◆ **GIVEN DATA**
--- START ---
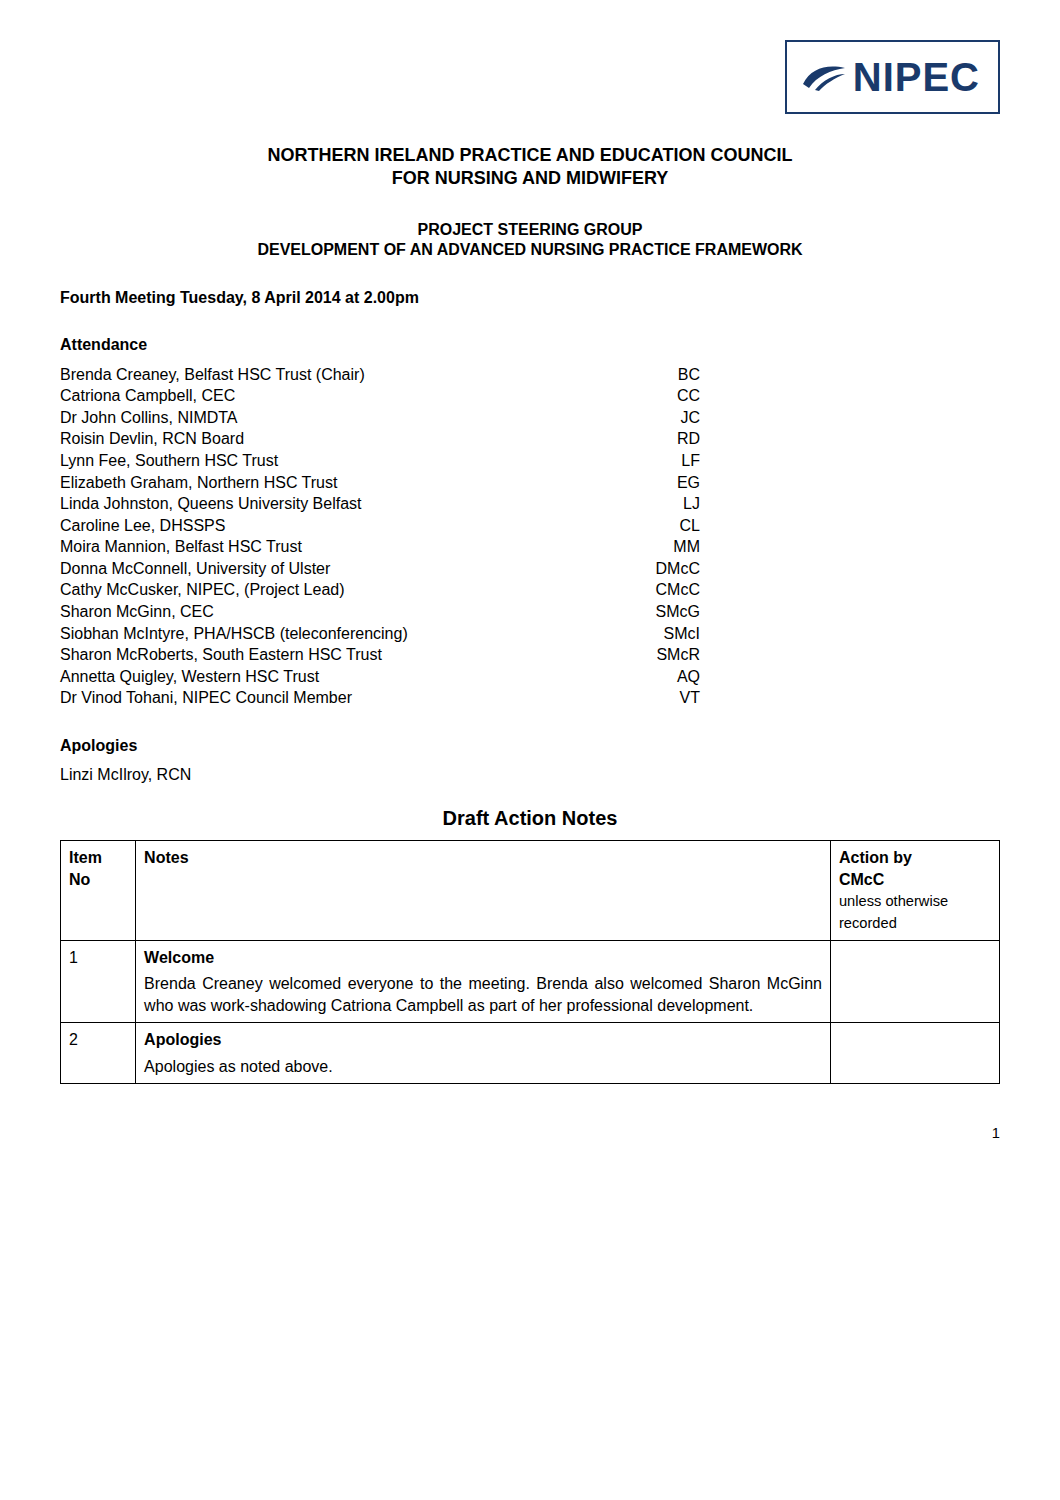NIPEC
NORTHERN IRELAND PRACTICE AND EDUCATION COUNCIL
FOR NURSING AND MIDWIFERY
PROJECT STEERING GROUP
DEVELOPMENT OF AN ADVANCED NURSING PRACTICE FRAMEWORK
Fourth Meeting Tuesday, 8 April 2014 at 2.00pm
Attendance
Brenda Creaney, Belfast HSC Trust (Chair) BC
Catriona Campbell, CEC CC
Dr John Collins, NIMDTA JC
Roisin Devlin, RCN Board RD
Lynn Fee, Southern HSC Trust LF
Elizabeth Graham, Northern HSC Trust EG
Linda Johnston, Queens University Belfast LJ
Caroline Lee, DHSSPS CL
Moira Mannion, Belfast HSC Trust MM
Donna McConnell, University of Ulster DMcC
Cathy McCusker, NIPEC, (Project Lead) CMcC
Sharon McGinn, CEC SMcG
Siobhan McIntyre, PHA/HSCB (teleconferencing) SMcI
Sharon McRoberts, South Eastern HSC Trust SMcR
Annetta Quigley, Western HSC Trust AQ
Dr Vinod Tohani, NIPEC Council Member VT
Apologies
Linzi McIlroy, RCN
Draft Action Notes
| Item No | Notes | Action by CMcC unless otherwise recorded |
| --- | --- | --- |
| 1 | Welcome Brenda Creaney welcomed everyone to the meeting. Brenda also welcomed Sharon McGinn who was work-shadowing Catriona Campbell as part of her professional development. | |
| 2 | Apologies Apologies as noted above. | |
1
--- END ---
◆ **TASK GOAL**
Leave out the pictures and restate, word for word, the lines from the top of the data through the line containing "Siobhan McIntyre, PHA/HSCB", both included.

◆ **TASK ANSWER**
NIPEC
NORTHERN IRELAND PRACTICE AND EDUCATION COUNCIL
FOR NURSING AND MIDWIFERY
PROJECT STEERING GROUP
DEVELOPMENT OF AN ADVANCED NURSING PRACTICE FRAMEWORK
Fourth Meeting Tuesday, 8 April 2014 at 2.00pm
Attendance
Brenda Creaney, Belfast HSC Trust (Chair) BC
Catriona Campbell, CEC CC
Dr John Collins, NIMDTA JC
Roisin Devlin, RCN Board RD
Lynn Fee, Southern HSC Trust LF
Elizabeth Graham, Northern HSC Trust EG
Linda Johnston, Queens University Belfast LJ
Caroline Lee, DHSSPS CL
Moira Mannion, Belfast HSC Trust MM
Donna McConnell, University of Ulster DMcC
Cathy McCusker, NIPEC, (Project Lead) CMcC
Sharon McGinn, CEC SMcG
Siobhan McIntyre, PHA/HSCB (teleconferencing) SMcI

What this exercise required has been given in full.